◆ INSTRUCTIONS FOR THE TASK
Reproduce every line of the entries below word for word.

◆ MATERIAL PROVIDED

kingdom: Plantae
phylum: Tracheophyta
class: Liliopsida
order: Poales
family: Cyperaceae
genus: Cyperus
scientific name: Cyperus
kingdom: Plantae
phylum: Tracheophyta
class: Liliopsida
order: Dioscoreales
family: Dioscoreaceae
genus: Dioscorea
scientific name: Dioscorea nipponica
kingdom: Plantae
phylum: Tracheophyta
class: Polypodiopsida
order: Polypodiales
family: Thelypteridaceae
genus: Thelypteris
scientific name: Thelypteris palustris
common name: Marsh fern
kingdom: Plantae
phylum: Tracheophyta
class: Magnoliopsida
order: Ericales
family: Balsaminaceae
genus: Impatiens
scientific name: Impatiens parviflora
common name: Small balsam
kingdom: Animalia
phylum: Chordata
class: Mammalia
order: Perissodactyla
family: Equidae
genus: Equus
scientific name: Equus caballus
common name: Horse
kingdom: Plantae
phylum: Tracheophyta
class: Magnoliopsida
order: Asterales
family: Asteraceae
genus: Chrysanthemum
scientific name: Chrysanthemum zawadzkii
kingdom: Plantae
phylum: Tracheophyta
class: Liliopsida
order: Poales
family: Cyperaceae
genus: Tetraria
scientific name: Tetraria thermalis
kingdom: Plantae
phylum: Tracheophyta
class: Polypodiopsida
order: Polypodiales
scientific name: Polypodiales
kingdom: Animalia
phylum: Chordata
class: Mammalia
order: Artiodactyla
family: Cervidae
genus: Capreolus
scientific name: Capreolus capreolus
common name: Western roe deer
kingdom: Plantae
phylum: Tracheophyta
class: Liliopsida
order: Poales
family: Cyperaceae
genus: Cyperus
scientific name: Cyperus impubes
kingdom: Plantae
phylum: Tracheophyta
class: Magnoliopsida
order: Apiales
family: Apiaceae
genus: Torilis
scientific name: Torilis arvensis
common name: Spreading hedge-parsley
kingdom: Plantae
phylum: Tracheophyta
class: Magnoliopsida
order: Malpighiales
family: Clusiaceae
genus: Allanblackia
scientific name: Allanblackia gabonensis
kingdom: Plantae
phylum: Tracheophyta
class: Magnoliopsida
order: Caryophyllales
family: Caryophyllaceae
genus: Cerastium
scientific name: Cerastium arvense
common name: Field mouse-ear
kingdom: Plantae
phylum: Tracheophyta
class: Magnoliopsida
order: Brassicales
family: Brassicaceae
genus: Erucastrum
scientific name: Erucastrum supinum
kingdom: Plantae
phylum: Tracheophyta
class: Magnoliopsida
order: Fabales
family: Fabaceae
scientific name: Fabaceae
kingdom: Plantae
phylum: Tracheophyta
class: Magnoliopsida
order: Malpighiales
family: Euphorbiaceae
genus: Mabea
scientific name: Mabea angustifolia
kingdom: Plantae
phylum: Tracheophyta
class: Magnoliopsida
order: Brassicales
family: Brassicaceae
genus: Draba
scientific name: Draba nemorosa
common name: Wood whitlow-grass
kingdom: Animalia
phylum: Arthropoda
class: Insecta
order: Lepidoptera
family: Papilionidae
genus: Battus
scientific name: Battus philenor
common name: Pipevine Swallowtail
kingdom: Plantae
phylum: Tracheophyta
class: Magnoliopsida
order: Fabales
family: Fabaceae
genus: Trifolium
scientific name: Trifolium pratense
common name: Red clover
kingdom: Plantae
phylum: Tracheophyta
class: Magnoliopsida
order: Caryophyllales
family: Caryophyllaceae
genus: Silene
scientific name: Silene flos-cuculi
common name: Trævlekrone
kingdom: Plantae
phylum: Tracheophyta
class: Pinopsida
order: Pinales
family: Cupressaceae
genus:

◆ REPLY
kingdom: Plantae
phylum: Tracheophyta
class: Liliopsida
order: Poales
family: Cyperaceae
genus: Cyperus
scientific name: Cyperus
kingdom: Plantae
phylum: Tracheophyta
class: Liliopsida
order: Dioscoreales
family: Dioscoreaceae
genus: Dioscorea
scientific name: Dioscorea nipponica
kingdom: Plantae
phylum: Tracheophyta
class: Polypodiopsida
order: Polypodiales
family: Thelypteridaceae
genus: Thelypteris
scientific name: Thelypteris palustris
common name: Marsh fern
kingdom: Plantae
phylum: Tracheophyta
class: Magnoliopsida
order: Ericales
family: Balsaminaceae
genus: Impatiens
scientific name: Impatiens parviflora
common name: Small balsam
kingdom: Animalia
phylum: Chordata
class: Mammalia
order: Perissodactyla
family: Equidae
genus: Equus
scientific name: Equus caballus
common name: Horse
kingdom: Plantae
phylum: Tracheophyta
class: Magnoliopsida
order: Asterales
family: Asteraceae
genus: Chrysanthemum
scientific name: Chrysanthemum zawadzkii
kingdom: Plantae
phylum: Tracheophyta
class: Liliopsida
order: Poales
family: Cyperaceae
genus: Tetraria
scientific name: Tetraria thermalis
kingdom: Plantae
phylum: Tracheophyta
class: Polypodiopsida
order: Polypodiales
scientific name: Polypodiales
kingdom: Animalia
phylum: Chordata
class: Mammalia
order: Artiodactyla
family: Cervidae
genus: Capreolus
scientific name: Capreolus capreolus
common name: Western roe deer
kingdom: Plantae
phylum: Tracheophyta
class: Liliopsida
order: Poales
family: Cyperaceae
genus: Cyperus
scientific name: Cyperus impubes
kingdom: Plantae
phylum: Tracheophyta
class: Magnoliopsida
order: Apiales
family: Apiaceae
genus: Torilis
scientific name: Torilis arvensis
common name: Spreading hedge-parsley
kingdom: Plantae
phylum: Tracheophyta
class: Magnoliopsida
order: Malpighiales
family: Clusiaceae
genus: Allanblackia
scientific name: Allanblackia gabonensis
kingdom: Plantae
phylum: Tracheophyta
class: Magnoliopsida
order: Caryophyllales
family: Caryophyllaceae
genus: Cerastium
scientific name: Cerastium arvense
common name: Field mouse-ear
kingdom: Plantae
phylum: Tracheophyta
class: Magnoliopsida
order: Brassicales
family: Brassicaceae
genus: Erucastrum
scientific name: Erucastrum supinum
kingdom: Plantae
phylum: Tracheophyta
class: Magnoliopsida
order: Fabales
family: Fabaceae
scientific name: Fabaceae
kingdom: Plantae
phylum: Tracheophyta
class: Magnoliopsida
order: Malpighiales
family: Euphorbiaceae
genus: Mabea
scientific name: Mabea angustifolia
kingdom: Plantae
phylum: Tracheophyta
class: Magnoliopsida
order: Brassicales
family: Brassicaceae
genus: Draba
scientific name: Draba nemorosa
common name: Wood whitlow-grass
kingdom: Animalia
phylum: Arthropoda
class: Insecta
order: Lepidoptera
family: Papilionidae
genus: Battus
scientific name: Battus philenor
common name: Pipevine Swallowtail
kingdom: Plantae
phylum: Tracheophyta
class: Magnoliopsida
order: Fabales
family: Fabaceae
genus: Trifolium
scientific name: Trifolium pratense
common name: Red clover
kingdom: Plantae
phylum: Tracheophyta
class: Magnoliopsida
order: Caryophyllales
family: Caryophyllaceae
genus: Silene
scientific name: Silene flos-cuculi
common name: Trævlekrone
kingdom: Plantae
phylum: Tracheophyta
class: Pinopsida
order: Pinales
family: Cupressaceae
genus:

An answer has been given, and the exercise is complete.